• [What is expected]:
Copy these entries exactly as they appear, every line of every one.

☆ ☆ ☆

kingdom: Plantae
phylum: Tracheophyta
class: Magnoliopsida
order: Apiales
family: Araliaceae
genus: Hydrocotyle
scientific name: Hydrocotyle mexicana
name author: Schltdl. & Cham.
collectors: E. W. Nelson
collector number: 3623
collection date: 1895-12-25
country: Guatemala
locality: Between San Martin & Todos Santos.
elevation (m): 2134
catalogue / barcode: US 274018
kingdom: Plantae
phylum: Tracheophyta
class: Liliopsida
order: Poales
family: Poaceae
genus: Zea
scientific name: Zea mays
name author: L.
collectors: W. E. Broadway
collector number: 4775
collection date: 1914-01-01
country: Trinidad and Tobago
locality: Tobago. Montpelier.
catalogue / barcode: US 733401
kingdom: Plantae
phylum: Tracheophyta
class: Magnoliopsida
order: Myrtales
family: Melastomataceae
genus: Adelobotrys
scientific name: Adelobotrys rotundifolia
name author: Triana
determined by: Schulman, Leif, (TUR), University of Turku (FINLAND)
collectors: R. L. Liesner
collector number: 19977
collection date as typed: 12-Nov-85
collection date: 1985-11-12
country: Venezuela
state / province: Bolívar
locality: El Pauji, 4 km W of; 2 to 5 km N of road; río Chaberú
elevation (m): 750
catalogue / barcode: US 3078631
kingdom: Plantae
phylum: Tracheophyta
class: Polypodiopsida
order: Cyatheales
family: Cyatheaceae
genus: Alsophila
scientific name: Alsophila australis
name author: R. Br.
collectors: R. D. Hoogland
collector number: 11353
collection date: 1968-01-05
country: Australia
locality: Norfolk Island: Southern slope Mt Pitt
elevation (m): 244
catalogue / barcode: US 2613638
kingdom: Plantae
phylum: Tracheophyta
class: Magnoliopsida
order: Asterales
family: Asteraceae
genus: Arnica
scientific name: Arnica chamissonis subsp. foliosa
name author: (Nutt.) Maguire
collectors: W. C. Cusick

☆ ☆ ☆

• [Solution to the problem]:
kingdom: Plantae
phylum: Tracheophyta
class: Magnoliopsida
order: Apiales
family: Araliaceae
genus: Hydrocotyle
scientific name: Hydrocotyle mexicana
name author: Schltdl. & Cham.
collectors: E. W. Nelson
collector number: 3623
collection date: 1895-12-25
country: Guatemala
locality: Between San Martin & Todos Santos.
elevation (m): 2134
catalogue / barcode: US 274018
kingdom: Plantae
phylum: Tracheophyta
class: Liliopsida
order: Poales
family: Poaceae
genus: Zea
scientific name: Zea mays
name author: L.
collectors: W. E. Broadway
collector number: 4775
collection date: 1914-01-01
country: Trinidad and Tobago
locality: Tobago. Montpelier.
catalogue / barcode: US 733401
kingdom: Plantae
phylum: Tracheophyta
class: Magnoliopsida
order: Myrtales
family: Melastomataceae
genus: Adelobotrys
scientific name: Adelobotrys rotundifolia
name author: Triana
determined by: Schulman, Leif, (TUR), University of Turku (FINLAND)
collectors: R. L. Liesner
collector number: 19977
collection date as typed: 12-Nov-85
collection date: 1985-11-12
country: Venezuela
state / province: Bolívar
locality: El Pauji, 4 km W of; 2 to 5 km N of road; río Chaberú
elevation (m): 750
catalogue / barcode: US 3078631
kingdom: Plantae
phylum: Tracheophyta
class: Polypodiopsida
order: Cyatheales
family: Cyatheaceae
genus: Alsophila
scientific name: Alsophila australis
name author: R. Br.
collectors: R. D. Hoogland
collector number: 11353
collection date: 1968-01-05
country: Australia
locality: Norfolk Island: Southern slope Mt Pitt
elevation (m): 244
catalogue / barcode: US 2613638
kingdom: Plantae
phylum: Tracheophyta
class: Magnoliopsida
order: Asterales
family: Asteraceae
genus: Arnica
scientific name: Arnica chamissonis subsp. foliosa
name author: (Nutt.) Maguire
collectors: W. C. Cusick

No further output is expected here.